Preimplantation genetic diagnosis is able to distinguish between embryos that have the correct amount of genetic material (balanced/normal) and embryos that are missing genetic material as a result of the translocation (unbalanced). Many couples in which one member is a translocation carrier have experienced miscarriages or have had to face difficult decisions when learning about a pregnancy with an unbalanced set of chromosomes. PGD can reduce the likelihood of having to deal with these particular circumstances by knowing prior to conception that the embryo(s) transferred are balanced for the translocation.
How does RGI test for chromosome rearrangements?
Translocation testing can be performed by two possible methods:
Fluorescence In Situ Hybridization (F.I.S.H.)
F.I.S.H. is a technology that allows our laboratory to determine the presence or absence of particular chromosomes or chromosome segments. Probes labeled with fluorescent signals are used to identify specific chromosome segments involved in a translocation, and light up or fluoresce in the presence of that chromosome region. For F.I.S.H. analysis, the laboratory typically requires blood samples from the couple in order to design a system of probes for the specific chromosome rearrangement. Once this system has been created, our laboratory tests it on the blood samples to assure that the signals are clear and all necessary chromosome segments can be identified on a single cell. F.I.S.H. analysis is typically performed on blastomeres (from the Day 3 cleavage stage embryo). F.I.S.H. can be used to test only for the known translocation or can be used to test for common chromosome abnormalities (such as Down syndrome).
Array Comparative Genomic Hybridization (Array CGH or aCGH)
Array CGH allows the laboratory to determine if the correct number of all 24 chromosomes (1-22, X and Y) are present in the egg or embryo, and can detect most known translocations. Therefore, in addition to testing for the translocation, this technology also provides information about other spontaneous chromosome abnormalities that are associated with failed implantation, miscarriage, or live births with multiple anomalies. With array CGH, the amount of DNA present for each chromosome is compared to that of a normal standard, enabling us to detect missing or extra pieces of chromosomes. Array CGH typically does not require the submission of blood samples or a set-up period, and therefore there is no wait time or penalty for cancellations. This method of testing is typically performed on blastomere (Day 3) or blastocyst/trophectoderm (Day 5/6) samples.

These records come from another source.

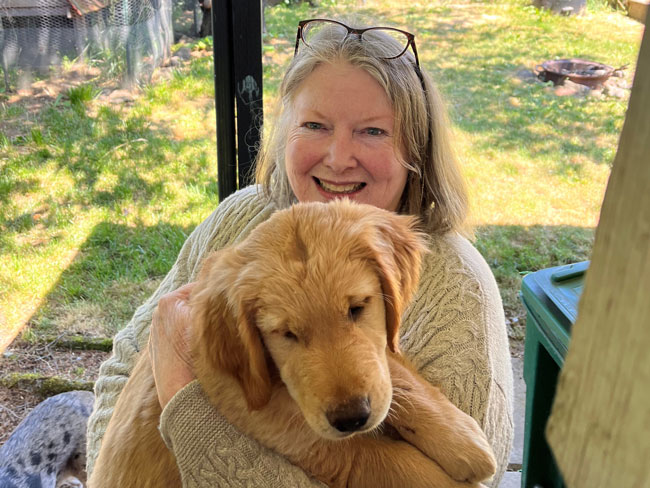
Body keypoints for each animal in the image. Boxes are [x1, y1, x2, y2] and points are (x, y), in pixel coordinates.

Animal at [88, 199, 494, 488]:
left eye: (357, 308)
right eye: (286, 334)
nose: (352, 418)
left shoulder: (375, 359)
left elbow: (391, 368)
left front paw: (460, 438)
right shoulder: (301, 437)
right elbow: (388, 463)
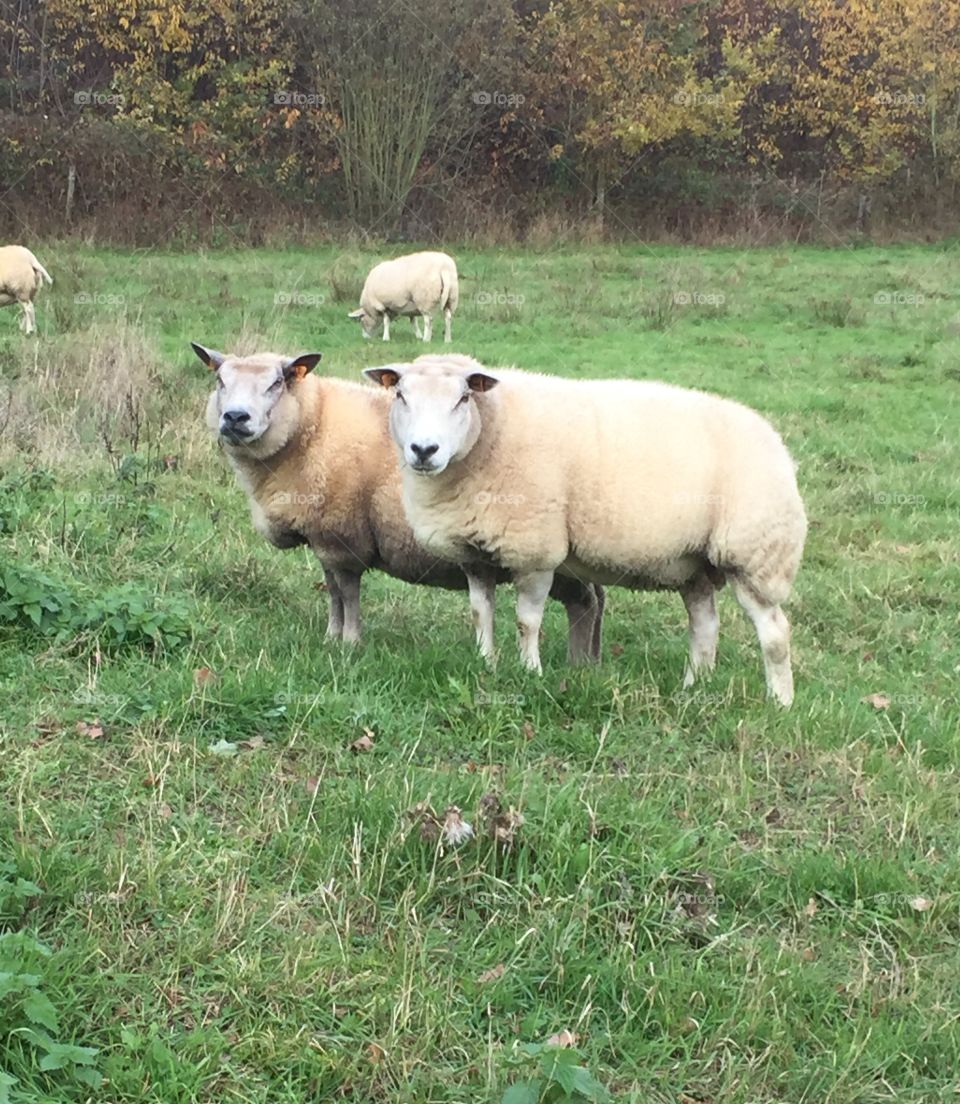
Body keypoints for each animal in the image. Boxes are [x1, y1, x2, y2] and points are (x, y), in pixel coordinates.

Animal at [192, 343, 604, 661]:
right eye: (220, 380)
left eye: (276, 383)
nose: (235, 417)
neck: (312, 428)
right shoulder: (324, 540)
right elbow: (333, 593)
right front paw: (331, 637)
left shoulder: (343, 539)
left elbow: (347, 593)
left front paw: (349, 643)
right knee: (593, 600)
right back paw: (588, 664)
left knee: (585, 602)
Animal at [365, 354, 807, 707]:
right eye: (400, 395)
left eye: (463, 398)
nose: (424, 450)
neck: (492, 432)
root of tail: (778, 446)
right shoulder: (476, 555)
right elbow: (480, 614)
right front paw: (486, 662)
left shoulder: (536, 550)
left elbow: (527, 621)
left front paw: (529, 671)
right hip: (693, 564)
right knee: (705, 626)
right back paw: (694, 687)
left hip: (755, 553)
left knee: (775, 632)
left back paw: (781, 702)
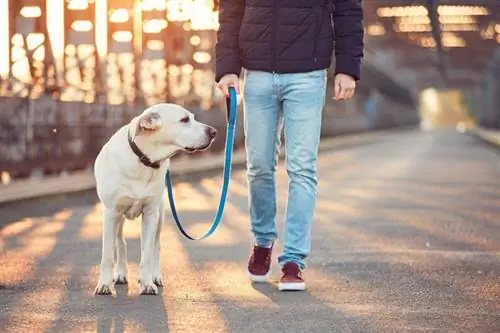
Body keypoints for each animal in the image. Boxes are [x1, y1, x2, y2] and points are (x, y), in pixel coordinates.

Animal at [94, 102, 217, 294]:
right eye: (184, 120)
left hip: (159, 216)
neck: (144, 161)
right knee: (120, 243)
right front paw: (104, 284)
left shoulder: (151, 213)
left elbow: (147, 254)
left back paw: (155, 276)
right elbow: (107, 254)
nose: (213, 132)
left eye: (193, 117)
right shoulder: (111, 212)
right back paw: (121, 273)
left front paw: (146, 283)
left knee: (155, 247)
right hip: (118, 218)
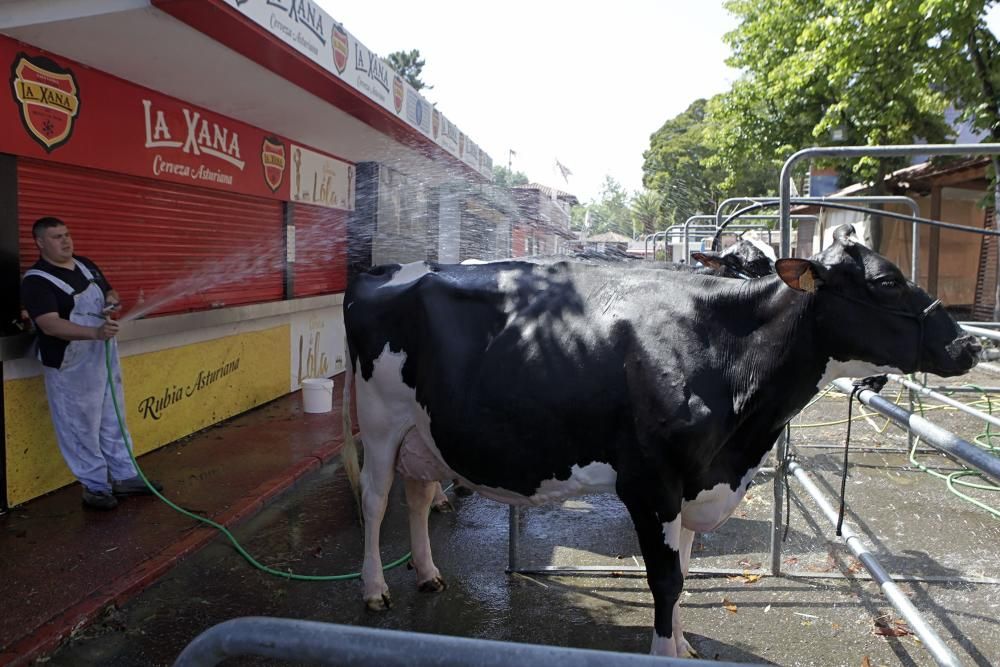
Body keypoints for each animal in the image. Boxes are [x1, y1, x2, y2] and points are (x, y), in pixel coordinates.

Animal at [342, 226, 976, 656]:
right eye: (886, 281)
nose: (969, 344)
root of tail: (387, 270)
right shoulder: (651, 482)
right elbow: (666, 579)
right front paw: (663, 651)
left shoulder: (695, 478)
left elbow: (686, 573)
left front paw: (682, 645)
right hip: (379, 420)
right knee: (375, 500)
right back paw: (374, 588)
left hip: (423, 431)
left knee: (418, 495)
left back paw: (428, 573)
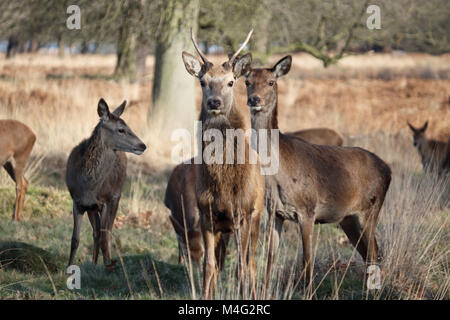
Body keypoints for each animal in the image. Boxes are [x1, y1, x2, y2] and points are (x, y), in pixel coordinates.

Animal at [66, 99, 147, 268]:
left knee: (107, 233)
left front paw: (107, 266)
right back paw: (94, 263)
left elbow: (105, 237)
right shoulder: (77, 201)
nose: (143, 145)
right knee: (96, 232)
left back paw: (106, 262)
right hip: (92, 208)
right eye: (121, 129)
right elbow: (75, 239)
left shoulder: (106, 200)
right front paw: (68, 268)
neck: (87, 186)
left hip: (116, 196)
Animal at [182, 28, 268, 298]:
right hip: (225, 228)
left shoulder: (244, 214)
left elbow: (242, 266)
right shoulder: (206, 215)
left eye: (231, 82)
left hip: (257, 216)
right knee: (220, 262)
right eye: (203, 81)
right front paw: (205, 295)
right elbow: (209, 266)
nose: (214, 103)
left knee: (251, 263)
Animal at [244, 55, 392, 298]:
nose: (254, 99)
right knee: (367, 252)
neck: (277, 176)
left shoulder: (307, 210)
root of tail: (388, 169)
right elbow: (270, 258)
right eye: (247, 82)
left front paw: (310, 294)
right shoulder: (275, 212)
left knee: (374, 252)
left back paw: (373, 293)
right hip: (348, 218)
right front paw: (264, 292)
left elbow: (307, 259)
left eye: (271, 82)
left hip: (371, 208)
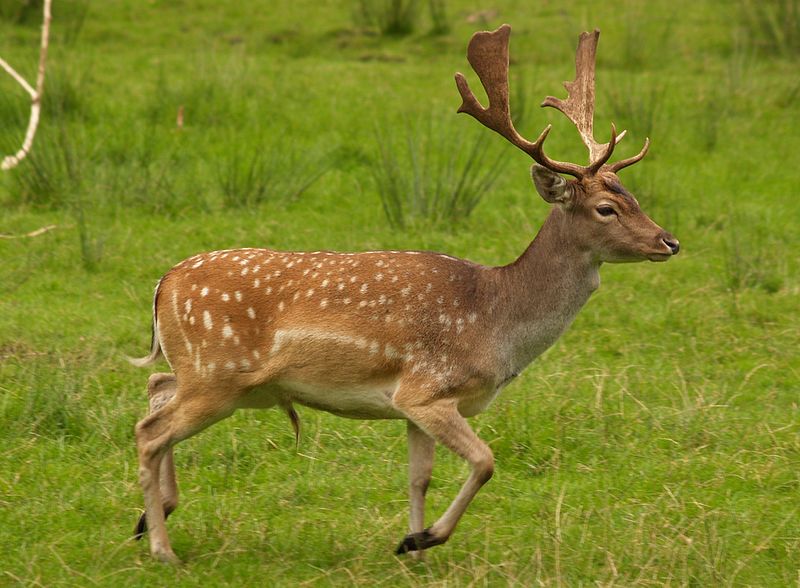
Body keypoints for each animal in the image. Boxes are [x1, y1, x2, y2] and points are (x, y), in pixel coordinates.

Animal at [133, 25, 680, 564]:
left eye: (635, 196)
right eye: (607, 208)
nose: (669, 242)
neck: (496, 321)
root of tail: (163, 284)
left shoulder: (414, 405)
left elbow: (420, 477)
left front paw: (412, 549)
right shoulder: (427, 389)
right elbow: (485, 461)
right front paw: (423, 538)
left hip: (213, 376)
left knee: (157, 388)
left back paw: (150, 517)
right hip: (217, 374)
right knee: (150, 432)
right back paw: (162, 548)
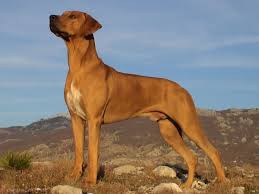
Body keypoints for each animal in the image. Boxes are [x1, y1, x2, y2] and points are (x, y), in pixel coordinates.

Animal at [49, 10, 228, 188]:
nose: (51, 17)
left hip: (188, 124)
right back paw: (186, 185)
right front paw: (73, 177)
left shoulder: (94, 119)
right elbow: (79, 151)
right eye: (63, 13)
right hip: (168, 130)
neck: (78, 67)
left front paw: (91, 181)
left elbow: (93, 153)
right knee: (192, 157)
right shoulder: (76, 118)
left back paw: (222, 181)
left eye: (73, 16)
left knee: (213, 151)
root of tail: (182, 88)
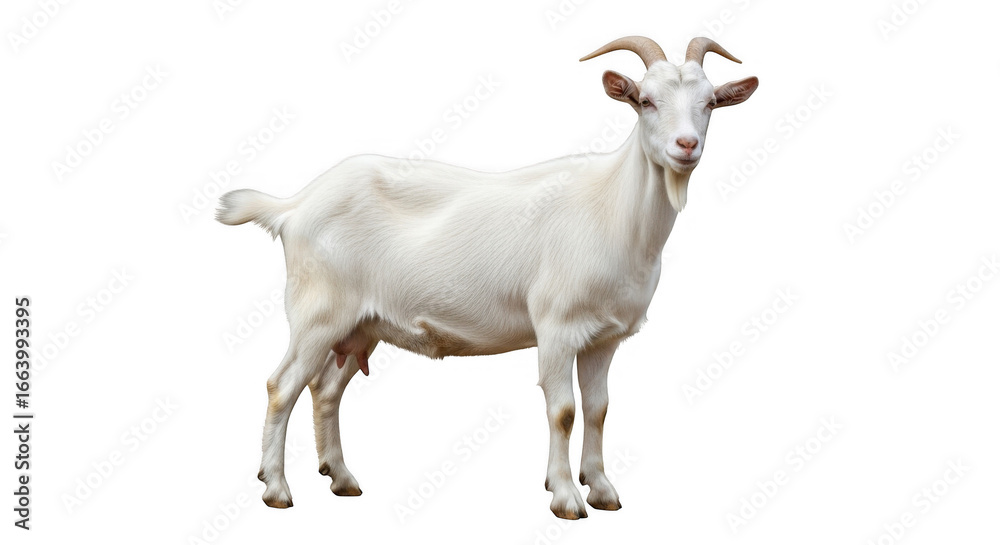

Can embryos that are balanced for the translocation be distinguished from embryos that do not have a translocation at all?
Most of the time, PGD for a translocation can only distinguish between embryos that are balanced or unbalanced. It does not typically allow the distinction between embryos that are normal (i.e. lacking a translocation altogether) or balanced (i.e. like a parent with a translocation, with no missing or extra genetic material). However, there is a technique called nuclear conversion that enables us to better visualize the chromosomes, and allows the distinction between embryos that are normal, balanced, or unbalanced. This technology can be utilized when translocation testing is performed by F.I.S.H. analysis. Since it is a sophisticated and time-consuming procedure, nuclear conversion requires that the biopsy procedure is performed in our laboratory.
What is the accuracy of the testing?
The accuracy of translocation testing is approximately 95-98%, depending on the stage at which the embryo is tested, but it may vary depending on the type of the chromosome rearrangements. Our genetic counselors can discuss with you whether F.I.S.H. or aCGH testing is predicted to be more accurate for your specific rearrangement.